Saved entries
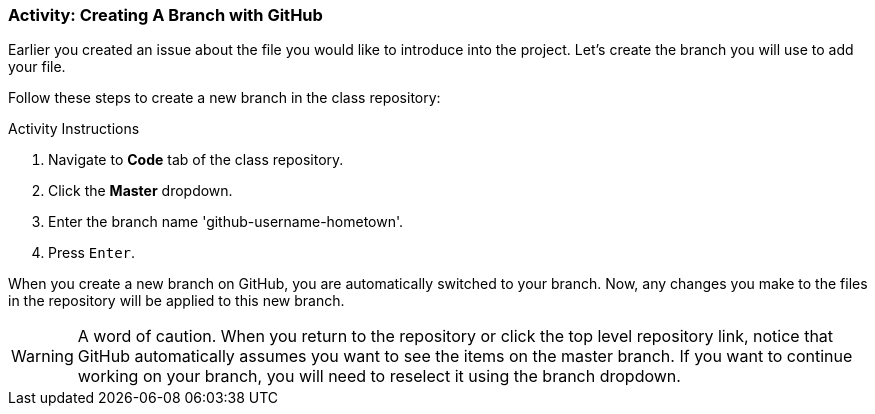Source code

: ### Activity: Creating A Branch with GitHub

Earlier you created an issue about the file you would like to introduce into the project. Let's create the branch you will use to add your file.

Follow these steps to create a new branch in the class repository:

.Activity Instructions
. Navigate to *Code* tab of the class repository.
. Click the *Master* dropdown.
. Enter the branch name 'github-username-hometown'.
. Press `Enter`.


When you create a new branch on GitHub, you are automatically switched to your branch. Now, any changes you make to the files in the repository will be applied to this new branch.

[WARNING]
====
A word of caution. When you return to the repository or click the top level repository link, notice that GitHub automatically assumes you want to see the items on the master branch. If you want to continue working on your branch, you will need to reselect it using the branch dropdown.
====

*Task brief*: The records above must all be output exactly. Omit the images.

*Solution below*:
Source code

: ### Activity: Creating A Branch with GitHub

Earlier you created an issue about the file you would like to introduce into the project. Let's create the branch you will use to add your file.

Follow these steps to create a new branch in the class repository:

.Activity Instructions
. Navigate to *Code* tab of the class repository.
. Click the *Master* dropdown.
. Enter the branch name 'github-username-hometown'.
. Press `Enter`.


When you create a new branch on GitHub, you are automatically switched to your branch. Now, any changes you make to the files in the repository will be applied to this new branch.

[WARNING]
====
A word of caution. When you return to the repository or click the top level repository link, notice that GitHub automatically assumes you want to see the items on the master branch. If you want to continue working on your branch, you will need to reselect it using the branch dropdown.
====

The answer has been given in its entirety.